“Jude Kirton-Darling, Labour Member of the European Parliament for the North East of England, this week gave evidence to the Trade Bill Committee in Westminster. The Trade Bill is a key piece of legislation that sets out new powers for the government to negotiate trade deals.
Currently trade deals are negotiated by the EU on behalf of its member states, with the European Parliament responsible for ensuring democratic oversight. But should the UK leave the EU customs union, there’s a real risk that the new UK system would result in a power vacuum, with deals concluded behind closed doors and no scrutiny rights for Parliament.
At a time when the UK is redefining its position on trade with the EU and rest of the world it is vital that any new laws set out proper mechanisms to ensure that trade policy remains transparent and democratic.
Jude travelled from Brussels to tell the Committee what she thinks about the Bill. Her wealth of knowledge from sitting on the European Parliament’s International Trade Committee, together with her experience of leading steel workers across Europe means that she can bring a great deal of expertise to the proceedings.
Jude Kirton-Darling MEP said: “My main issue with the Trade Bill is that it would afford MPs only half of the powers MEPs currently have; MPs could still veto trade deals, but would have virtually no role during the negotiations. EU trade negotiations are by no means perfect, but there has been a lot of progress made in recent years in terms of transparency and democratic control.

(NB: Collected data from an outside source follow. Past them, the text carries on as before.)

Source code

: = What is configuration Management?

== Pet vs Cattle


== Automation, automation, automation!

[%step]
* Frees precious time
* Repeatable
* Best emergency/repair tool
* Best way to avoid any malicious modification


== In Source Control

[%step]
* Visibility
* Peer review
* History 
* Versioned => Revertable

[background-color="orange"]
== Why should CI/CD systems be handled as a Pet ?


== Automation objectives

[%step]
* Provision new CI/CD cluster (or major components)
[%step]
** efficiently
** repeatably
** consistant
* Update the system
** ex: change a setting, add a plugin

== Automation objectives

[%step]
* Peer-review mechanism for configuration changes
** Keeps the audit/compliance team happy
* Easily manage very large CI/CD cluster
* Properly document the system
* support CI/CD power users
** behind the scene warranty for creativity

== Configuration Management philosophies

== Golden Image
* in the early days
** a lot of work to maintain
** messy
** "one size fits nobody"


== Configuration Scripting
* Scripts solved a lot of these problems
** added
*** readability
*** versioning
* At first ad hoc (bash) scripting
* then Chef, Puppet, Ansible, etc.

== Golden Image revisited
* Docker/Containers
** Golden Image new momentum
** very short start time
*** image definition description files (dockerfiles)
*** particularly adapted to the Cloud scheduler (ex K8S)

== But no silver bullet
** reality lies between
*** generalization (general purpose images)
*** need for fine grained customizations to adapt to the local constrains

I am very concerned that when the UK leaves the EU the rights that were hard won over a number of years will be watered down. This can have very concrete repercussions on the content of trade deals too – under the Tories’ proposal, the government would do what it wants in negotiations and opposition MPs would have little other option than vote against trade deals. In Brussels, social democrats are not the majority but thanks to parliamentary scrutiny we can actually influence trade policy. I’ll advise the committee today not to forget that today’s government is tomorrow’s opposition.”